Text under study section start

Ron Barnes

Personal information
- Full name: Charles Ronald Barnes
- Date of birth: 21 February 1936
- Place of birth: Bolton, England
- Date of death: 7 December 1991 (aged 55)
- Height: 5 ft 11 in (1.80 m)
- Position: Midfielder

Youth career
- 19??–1954: Blackpool

Senior career*
- Years: Team / Apps / (Gls)
- 1954–1959: Blackpool / 9 / (0)
- 1959–1961: Rochdale / 91 / (7)
- 1961–1963: Wrexham / 88 / (24)
- 1963–1964: Norwich City / 21 / (1)
- 1964–1966: Peterborough United / 39 / (6)
- 1965–1969: Torquay United / 114 / (25)
- 1969–1970: Cape Town City

= Ron Barnes (footballer) =

English footballer

Charles Ronald Barnes (21 February 1936 – 7 December 1991) was an English professional footballer. He played as a right winger, also as a left winger.

Born in Bolton, Lancashire, Barnes began his career as a junior with Blackpool, turning professional in May 1954. As the understudy to Stanley Matthews, his opportunities were understandably limited, and in June 1959, after only 9 league appearances he moved to Rochdale for a fee of £1,000. He quickly became a regular in the Spotland side, playing in 91 league games in 2 seasons, and scoring 7 goals. In July 1961, he was sold to Wrexham for a fee of £4,000, where he established himself as a goalscoring winger (24 goals in 88 league games).

He had two seasons with Wrexham, and helped them win promotion to the Third Division.

In August 1963, he moved to Norwich City, where he was to play 21 league games, and score only 1 goal, before moving to Peterborough United in July 1964 for a fee of £5,000. He played 39 league games (6 goals) for the Posh, before a move to Torquay United in January 1966, where he established himself as an unpredictable goalscoring winger.

In 1969, after 25 goals in 114 league games for Torquay, he left the English game, signing for Cape Town City, followed by his wife Brenda and 3 children, David, Helen and baby Matthew. He subsequently settled in South Africa working in the printing trade, before returning to England in 1987.

Text under study section end
Dataset excerpt section start

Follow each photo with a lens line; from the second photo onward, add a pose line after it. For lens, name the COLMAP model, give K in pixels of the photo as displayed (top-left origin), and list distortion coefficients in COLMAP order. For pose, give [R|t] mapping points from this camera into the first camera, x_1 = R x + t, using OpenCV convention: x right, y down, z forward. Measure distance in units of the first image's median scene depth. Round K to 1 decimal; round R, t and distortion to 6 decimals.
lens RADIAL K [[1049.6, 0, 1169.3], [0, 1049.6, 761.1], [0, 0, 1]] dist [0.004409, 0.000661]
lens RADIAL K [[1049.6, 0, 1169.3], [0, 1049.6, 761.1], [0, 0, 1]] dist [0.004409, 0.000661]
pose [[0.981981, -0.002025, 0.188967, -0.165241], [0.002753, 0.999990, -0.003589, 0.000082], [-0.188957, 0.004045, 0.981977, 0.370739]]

Dataset excerpt section end

Work to complete
Reproduce the part of the Ron Barnes biography that opens with the words "Charles Ronald Barnes (21" and closes with "a left winger.", changing nothing.

Exercise output
Charles Ronald Barnes (21 February 1936 – 7 December 1991) was an English professional footballer. He played as a right winger, also as a left winger.